Federer only recently had discovered he was to become the father of twins when he lost to Rafael Nadal in the Australian Open final last year, then broke down during the trophy presentation.

This time it was Murray's turn. "I got great support back home the last couple of weeks,'' said the 22-year-old from Scotland, his voice breaking as he choked back tears. "I'm sorry I couldn't do it for you tonight but . . . " He paused to gather himself, then joked: "I can cry like Roger. It's just a shame I can't play like him."

Behind him, Federer smiled.
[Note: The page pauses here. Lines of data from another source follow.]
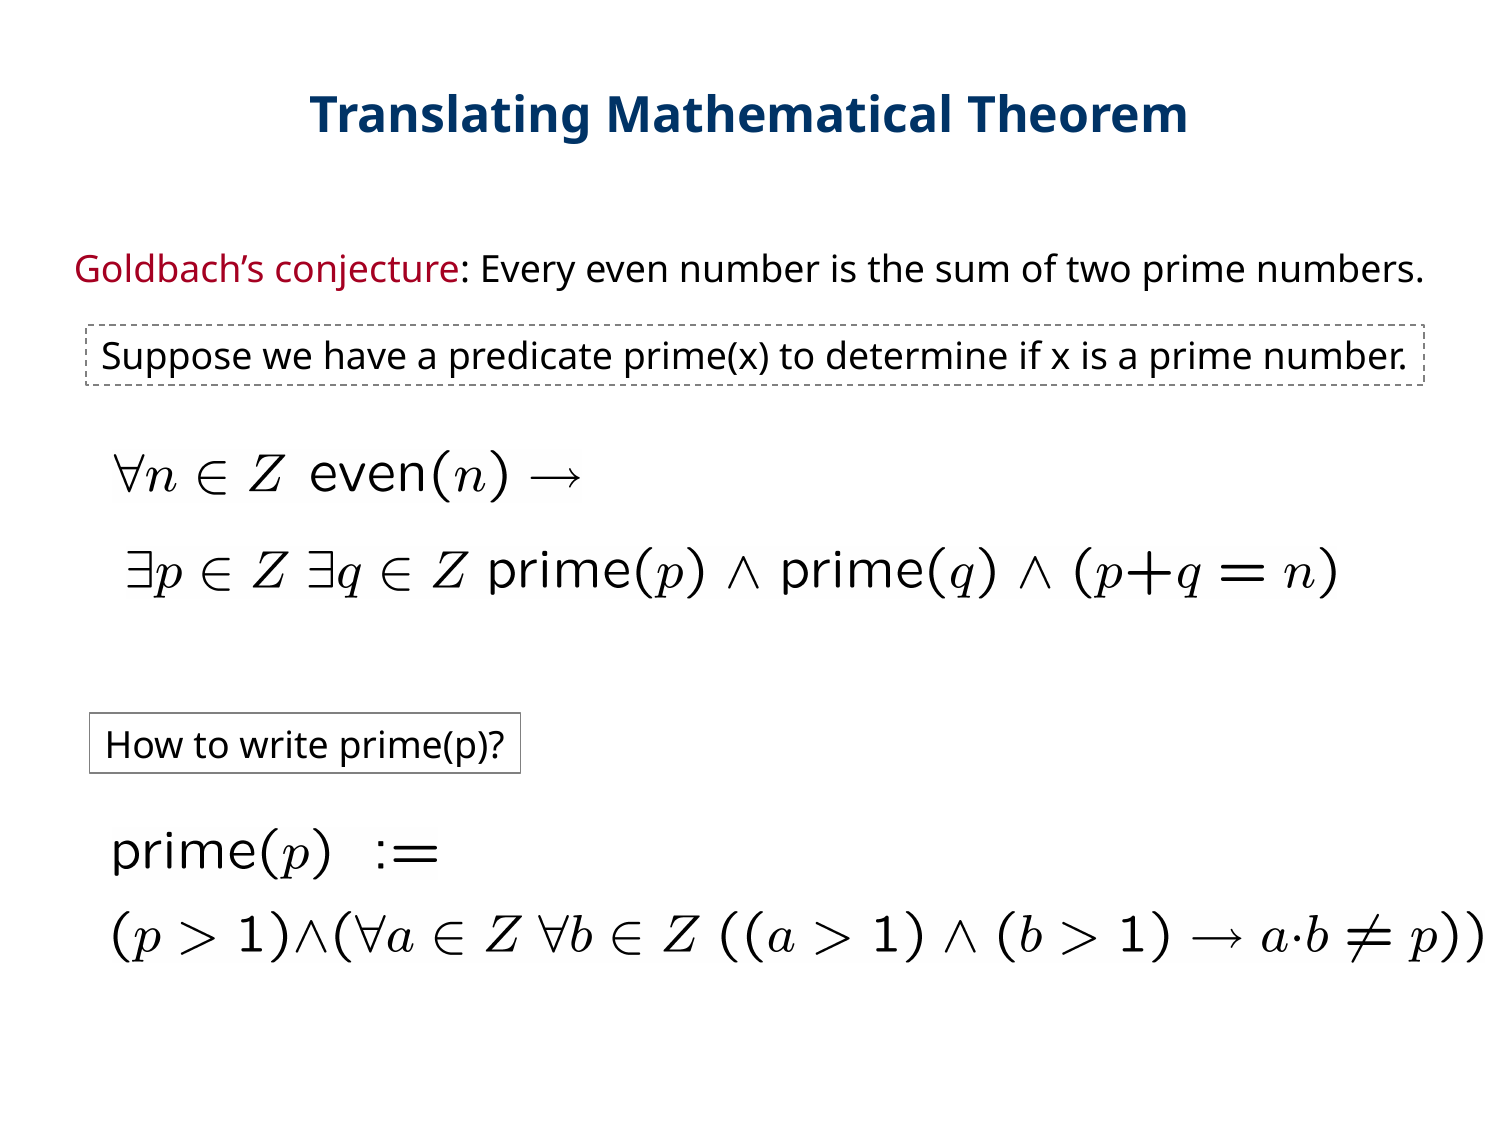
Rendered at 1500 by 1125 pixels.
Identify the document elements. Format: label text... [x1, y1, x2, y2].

picture [112, 827, 438, 880]
text_box How to write prime(p)? [89, 713, 521, 774]
text_box Suppose we have a predicate prime(x) to determine if x is a prime number. [85, 324, 1424, 385]
text_box Goldbach’s conjecture: Every even number is the sum of two prime numbers. [58, 237, 1441, 298]
text_box Translating Mathematical Theorem [294, 74, 1206, 150]
picture [126, 546, 1337, 599]
picture [112, 449, 583, 503]
picture [112, 910, 1485, 963]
Even before becoming tearful last year, he cried at his win in 2006 when he was presented the trophy by legend Rod Laver.

"In a way it was hard to watch,'' Federer said of Murray's display of emotion, "but at the same time I like seeing players who care for the game. It's nice to see. I wish only the best for him."

Compounding the emotions for Federer in Australia a year ago: He missed a chance to tie Pete Sampras' then-record 14 Grand Slam singles titles. But he matched that mark a few months later at the French Open, where he also completed a career Grand Slam by winning a major on clay to go with his grass and hard-court titles. Then he regained his Wimbledon crown for major No. 15. In his first major after his twin daughters were born, he was upset in the U.S. Open final by Juan Martin del Potro.

Murray leads Federer 6-5 in career matches - one of four players who can boast such an advantage - but has lost the last three. Federer credited the likes of Murray and Nadal for helping him lift his game. "I always knew I had it in my hand. The question is do I have it in my mind and in my legs?" he said. "That's something I had to work extremely hard at."

Federer had joked after his semifinal win over Jo-Wilfried Tsonga that Britain had been searching for a male Grand Slam champion for about 150,000 years. Yesterday, he said he was just kidding with his comments about the British wait. "It's not an easy thing to do to win your first Grand Slam," he said of Murray. "His game is so good, I'm convinced he'll win one . . . He's extremely strong in his mind. I feel he's got the game to do it. It's just a matter of when."